Except then came May, and a team that had been middling the first month of the season suddenly morphed into the best in the game. Everything was working. Everyone was hitting. Home runs came in bunches. Mark Buehrle was going to win 20, maybe 25. Who was this Juan Francisco guy? As the rest of the AL East receded in the rear-view mirror, the post-season probability indicators had the Jays as mortal locks to return to the playoffs for the first time since 1993. All they had to do was play .500 ball for the rest of the year, and, well, surely they could do that . . .

Detailing the summer swoon isn’t necessary here. The memories are too fresh and painful. And yes, injuries were a big part of it, along with Casey Janssen getting sick over the all-star break and the Baltimore Orioles suddenly turning into the team-of-destiny the Jays had been. The non-waiver trade deadline came and went with no significant moves, and Jose Bautista voiced the frustration of both his teammates and the folks in the stands. During a historically awful August when nothing worked, it was only a question of when to abandon ship. The trolling naysayers in a city where betting the under almost always pays dividends returned after their brief spring hibernation to claim they’d been right all along—and it was tough to argue the point.

By Labour Day, disappointment had hardened into cynicism. Mathematically, the Jays were still alive, but logically, with all of those teams between them and the second wild card spot, their true prospects were highly-unlikely-to-impossible.

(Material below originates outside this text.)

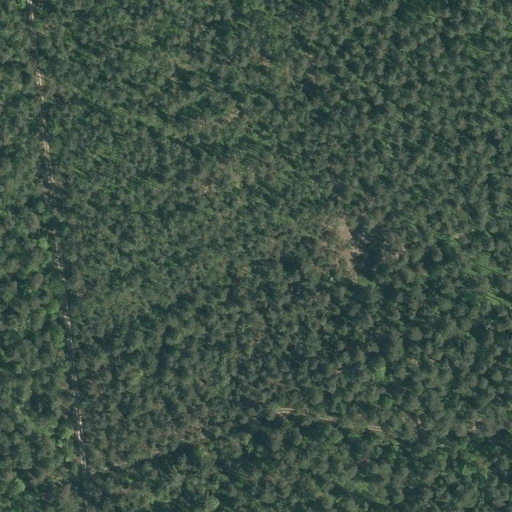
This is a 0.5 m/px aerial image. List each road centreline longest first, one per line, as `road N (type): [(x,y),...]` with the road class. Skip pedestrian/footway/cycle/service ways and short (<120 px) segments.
road 1 (track): [(87,511),(27,0)]
road 2 (track): [(83,476),(282,410),(382,429),(511,424)]
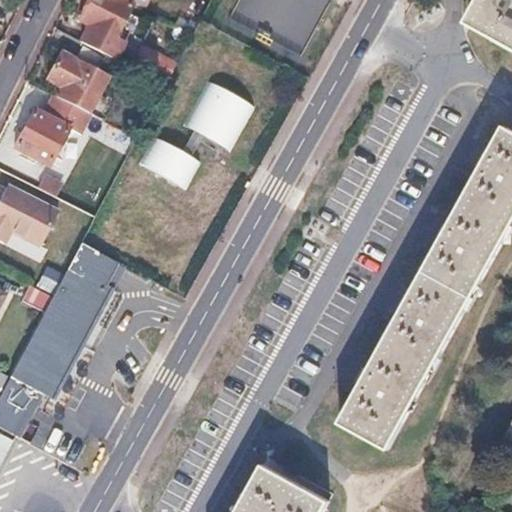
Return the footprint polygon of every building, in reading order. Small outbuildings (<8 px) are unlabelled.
[(121,0),(85,0),(76,20),(85,25),(77,40),(116,60),(124,43),(112,37),(129,4),(121,0)] [(511,0),(484,0),(472,22),(511,44),(511,0)] [(179,62),(147,45),(139,61),(171,78),(179,62)] [(80,48),(75,58),(98,70),(103,60),(80,48)] [(46,81),(61,89),(56,98),(88,115),(107,76),(60,52),(46,81)] [(147,76),(135,70),(130,78),(142,84),(147,76)] [(254,108),(209,84),(186,129),(230,152),(254,108)] [(41,116),(33,112),(14,150),(50,168),(69,130),(81,135),(91,116),(88,115),(56,98),(51,96),(41,116)] [(342,421),(390,448),(511,227),(511,130),(506,127),(489,158),(455,218),(404,310),(366,378),(342,421)] [(199,163),(153,140),(139,167),(185,190),(199,163)] [(63,185),(48,178),(41,192),(56,200),(63,185)] [(56,215),(5,189),(0,198),(0,245),(1,246),(8,232),(39,248),(56,215)] [(52,301),(43,316),(9,380),(0,397),(0,426),(20,437),(43,393),(54,399),(111,290),(104,287),(117,262),(82,243),(60,285),(52,301)] [(60,285),(46,277),(37,293),(52,301),(60,285)] [(28,288),(20,304),(43,316),(52,301),(37,293),(28,288)] [(0,470),(15,441),(0,432),(0,470)] [(237,511),(323,511),(330,500),(263,464),(237,511)]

Then they won a series in Tampa for the first time in a dog’s age. They completed a sweep. Not quite dead yet. And those young pitchers: Drew Hutchison, a year removed from Tommy John surgery, on his best days unhittable; Marcus Stroman, supposedly too short be a starter, blowing bubbles and blowing away opposing batters more often than not; Aaron Sanchez, the last of the Lansing Three still with the organization, throwing 98 mph effortlessly, unflustered in high-leverage situations, showing none of the control issues that occasionally plagued him in the minors. And then there’s Daniel Norris, called up in September after his breakthrough year, rising all the way from A-ball, and Kendall Graveman, whom no one saw coming, a ground-ball machine. How about a five-man rotation under the age of 25? Deal Buehrle maybe, or R.A. Dickey, create payroll flexibility, bring Melky Cabrera back, and still have two years of Bautista, two years of Edwin Encarnacion. A couple of smart moves in the off-season and watch out in 2015 . . . cockeyed optimism that would last all the way to the next loss, the next rejection.

But you can’t quit them—even when your brain suggests you ought to.

In love, and in sports, that’s our lot.